▸ **TEXTO FORNECIDO**
----

Até então, o país não tem um dado nacional consolidado sobre a utilização dos leitos de UTI. Os números têm sido divulgados de forma desordenada pelos Estados — alguns com atualizações diárias e outros com notificações esporádicas e incompletas sobre as taxas de ocupação.
Em São Paulo, que concentra o maior número de mortos e infectados, o primeiro hospital atingiu nesta quarta (15/04) 100% de ocupação de leitos de UTI, o Instituto de Infectologia Emilio Ribas, como informou o secretário estadual da Saúde, José Henrique Germann, em coletiva de imprensa.

----

▸ **EXTRATO DE DADOS**
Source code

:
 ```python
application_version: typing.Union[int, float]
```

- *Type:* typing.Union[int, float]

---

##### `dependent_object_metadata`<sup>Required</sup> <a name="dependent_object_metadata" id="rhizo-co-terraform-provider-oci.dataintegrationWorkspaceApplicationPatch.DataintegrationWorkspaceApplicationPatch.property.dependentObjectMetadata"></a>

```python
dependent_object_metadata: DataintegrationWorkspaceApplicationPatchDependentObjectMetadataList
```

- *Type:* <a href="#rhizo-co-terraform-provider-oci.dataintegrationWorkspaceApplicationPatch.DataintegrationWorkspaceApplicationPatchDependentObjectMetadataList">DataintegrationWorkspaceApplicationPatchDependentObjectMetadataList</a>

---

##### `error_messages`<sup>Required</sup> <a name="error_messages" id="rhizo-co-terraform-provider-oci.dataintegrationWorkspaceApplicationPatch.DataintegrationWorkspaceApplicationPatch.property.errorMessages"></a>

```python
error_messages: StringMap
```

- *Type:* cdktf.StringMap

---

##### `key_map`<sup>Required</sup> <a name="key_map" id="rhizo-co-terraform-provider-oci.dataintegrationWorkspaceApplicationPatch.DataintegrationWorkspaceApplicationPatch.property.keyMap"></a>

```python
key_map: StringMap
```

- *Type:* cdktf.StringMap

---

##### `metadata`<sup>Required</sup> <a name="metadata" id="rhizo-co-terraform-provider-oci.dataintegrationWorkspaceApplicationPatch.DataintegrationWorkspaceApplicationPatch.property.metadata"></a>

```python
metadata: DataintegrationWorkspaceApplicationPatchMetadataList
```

----

▸ **TAREFA A REALIZAR**
Responda às perguntas abaixo sobre o texto acerca da ocupação de leitos de UTI.
1. Quem tem divulgado os números sobre a utilização dos leitos de UTI?
2. Qual hospital de São Paulo atingiu 100% de ocupação de leitos de UTI?
3. Qual é o cargo de José Henrique Germann?
Responda com base somente no texto.

▸ **SOLUÇÃO**
1. Os Estados.
2. O Instituto de Infectologia Emilio Ribas.
3. Secretário estadual da Saúde.